The House Homeland Security Subcommittee on Oversight, Investigations and Management examines military base security and lessons learned from the 2009 terrorist attack at Fort Hood, Texas.
On November 5, 2009 a gunman killed 13 people and wounded 29 others on the base. Army psychiatrist Nidal Malik Hasan has been charged in the shooting.
The hearing looked at the breakdowns in various federal agencies that led to the attack at Fort Hood, as well as the U.S. Intelligence Community's ability to identify terrorist threats and share information in time to stop attacks before they occur.
"Accurate information was not shared between the Department of Defense, the Federal Bureau of Investigation and other agencies, which led to an incomplete picture and a less than robust investigation of someone who was, as his peers have referred to him, a ‘ticking time bomb,'" Subcommittee Chairman Michael McCaul (R-Texas) said of the attack.

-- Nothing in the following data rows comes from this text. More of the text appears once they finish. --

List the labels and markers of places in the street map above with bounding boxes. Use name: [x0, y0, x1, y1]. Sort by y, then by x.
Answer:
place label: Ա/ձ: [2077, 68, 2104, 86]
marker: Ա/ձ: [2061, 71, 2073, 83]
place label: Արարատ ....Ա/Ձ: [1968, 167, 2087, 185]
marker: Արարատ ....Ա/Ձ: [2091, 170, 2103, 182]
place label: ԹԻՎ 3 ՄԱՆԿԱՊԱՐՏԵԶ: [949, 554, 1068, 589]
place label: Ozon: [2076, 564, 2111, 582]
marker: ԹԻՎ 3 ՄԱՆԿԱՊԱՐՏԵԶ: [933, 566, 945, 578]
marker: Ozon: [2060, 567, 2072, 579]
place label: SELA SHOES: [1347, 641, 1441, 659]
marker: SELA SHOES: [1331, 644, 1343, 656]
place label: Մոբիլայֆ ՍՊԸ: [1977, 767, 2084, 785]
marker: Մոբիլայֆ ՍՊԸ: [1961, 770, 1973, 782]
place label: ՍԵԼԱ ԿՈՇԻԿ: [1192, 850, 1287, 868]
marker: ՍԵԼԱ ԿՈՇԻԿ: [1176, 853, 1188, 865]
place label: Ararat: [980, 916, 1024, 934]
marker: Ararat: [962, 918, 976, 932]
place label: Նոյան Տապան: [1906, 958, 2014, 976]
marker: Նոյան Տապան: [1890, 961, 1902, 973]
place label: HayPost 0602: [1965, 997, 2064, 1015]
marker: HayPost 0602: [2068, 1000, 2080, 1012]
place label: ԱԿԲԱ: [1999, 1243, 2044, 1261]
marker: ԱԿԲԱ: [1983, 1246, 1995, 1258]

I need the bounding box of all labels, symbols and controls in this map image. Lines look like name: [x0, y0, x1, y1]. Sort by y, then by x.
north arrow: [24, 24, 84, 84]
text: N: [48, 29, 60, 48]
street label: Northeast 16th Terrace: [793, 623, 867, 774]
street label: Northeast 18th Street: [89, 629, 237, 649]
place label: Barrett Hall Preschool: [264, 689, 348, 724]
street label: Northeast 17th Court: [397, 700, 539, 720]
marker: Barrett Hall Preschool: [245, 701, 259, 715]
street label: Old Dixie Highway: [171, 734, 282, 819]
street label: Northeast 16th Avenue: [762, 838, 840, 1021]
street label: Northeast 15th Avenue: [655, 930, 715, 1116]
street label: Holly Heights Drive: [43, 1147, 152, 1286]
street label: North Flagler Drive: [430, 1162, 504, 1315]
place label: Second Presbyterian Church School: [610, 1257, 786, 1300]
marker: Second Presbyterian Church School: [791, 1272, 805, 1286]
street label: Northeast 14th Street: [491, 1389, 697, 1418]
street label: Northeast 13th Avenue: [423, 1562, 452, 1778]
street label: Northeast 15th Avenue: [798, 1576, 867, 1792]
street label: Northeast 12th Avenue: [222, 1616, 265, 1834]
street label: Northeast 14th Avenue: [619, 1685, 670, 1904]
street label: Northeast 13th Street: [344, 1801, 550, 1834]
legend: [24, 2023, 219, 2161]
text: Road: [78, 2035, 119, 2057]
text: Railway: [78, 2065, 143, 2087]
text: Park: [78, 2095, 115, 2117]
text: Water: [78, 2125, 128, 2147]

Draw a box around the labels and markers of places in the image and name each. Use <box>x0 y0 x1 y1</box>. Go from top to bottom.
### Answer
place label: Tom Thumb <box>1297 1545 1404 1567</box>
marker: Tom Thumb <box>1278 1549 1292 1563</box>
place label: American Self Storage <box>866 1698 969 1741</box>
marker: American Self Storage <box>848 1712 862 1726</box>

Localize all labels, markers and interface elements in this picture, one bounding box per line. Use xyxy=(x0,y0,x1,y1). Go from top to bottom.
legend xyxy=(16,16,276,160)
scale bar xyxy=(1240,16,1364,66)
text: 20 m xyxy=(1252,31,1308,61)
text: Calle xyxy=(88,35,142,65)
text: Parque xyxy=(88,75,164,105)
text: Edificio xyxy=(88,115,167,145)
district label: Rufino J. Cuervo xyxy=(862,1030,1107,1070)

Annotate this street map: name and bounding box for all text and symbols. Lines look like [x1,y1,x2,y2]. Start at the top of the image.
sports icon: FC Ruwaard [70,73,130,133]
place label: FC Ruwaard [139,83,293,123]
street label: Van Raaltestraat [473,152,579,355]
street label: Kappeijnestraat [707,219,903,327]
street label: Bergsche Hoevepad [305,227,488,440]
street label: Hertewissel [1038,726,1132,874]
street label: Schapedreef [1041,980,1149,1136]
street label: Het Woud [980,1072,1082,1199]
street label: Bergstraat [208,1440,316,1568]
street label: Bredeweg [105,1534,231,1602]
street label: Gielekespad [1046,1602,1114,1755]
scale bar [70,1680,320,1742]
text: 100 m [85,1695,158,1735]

Witnesses included: Douglas Winter, deputy chairman and editor-in-chief, William Webster Commission; Irshad Manji, director, Moral Courage Project, Robert F. Wagner Graduate School of Public Service, New York University; Michael Leiter, former director, National Counterterrorism Center; and Kshemendra Paul, program manager, Information Sharing Environment, Office of Director of National Intelligence.